[Items from a data source]
━━━━━━━━━━━━━━━━

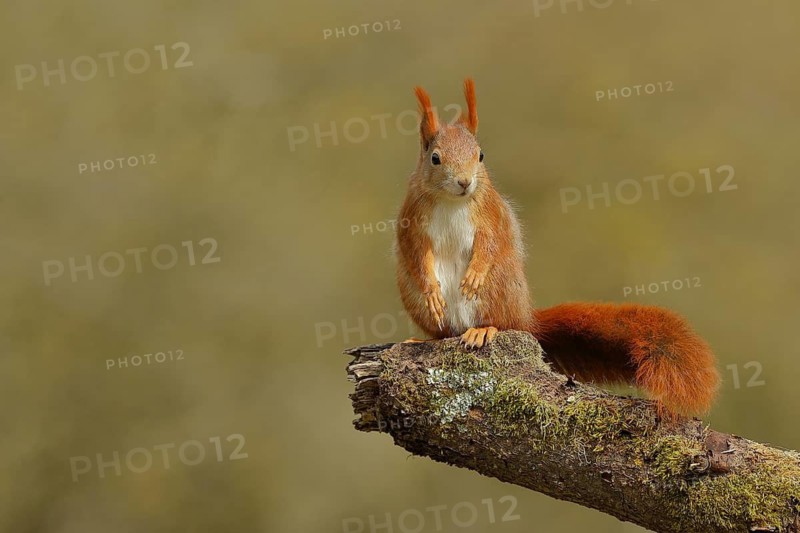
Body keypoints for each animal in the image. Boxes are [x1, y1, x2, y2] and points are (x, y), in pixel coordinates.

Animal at [394, 78, 720, 417]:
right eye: (435, 158)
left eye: (480, 155)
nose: (464, 182)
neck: (452, 202)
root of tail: (528, 318)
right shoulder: (412, 221)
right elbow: (416, 252)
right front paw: (432, 290)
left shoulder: (490, 216)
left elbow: (491, 243)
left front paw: (474, 274)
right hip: (413, 294)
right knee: (444, 330)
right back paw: (425, 338)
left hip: (499, 288)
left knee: (503, 324)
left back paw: (484, 330)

━━━━━━━━━━━━━━━━

• **Activity**
Reproduce all of the data exactly; the pictures do not belong in the copy.

• **Task result**
Body keypoints for each animal in the image. Boxes are [x1, y1, x2, y2] and points are (x, y), in pixel coordinates.

Animal at [394, 78, 720, 417]:
right eye: (435, 158)
left eye: (480, 155)
nose: (464, 182)
neck: (452, 202)
root of tail: (528, 318)
right shoulder: (412, 221)
right elbow: (416, 252)
right front paw: (432, 290)
left shoulder: (490, 216)
left elbow: (491, 243)
left front paw: (474, 274)
right hip: (413, 294)
right knee: (444, 330)
right back paw: (425, 338)
left hip: (499, 288)
left knee: (503, 324)
left back paw: (484, 330)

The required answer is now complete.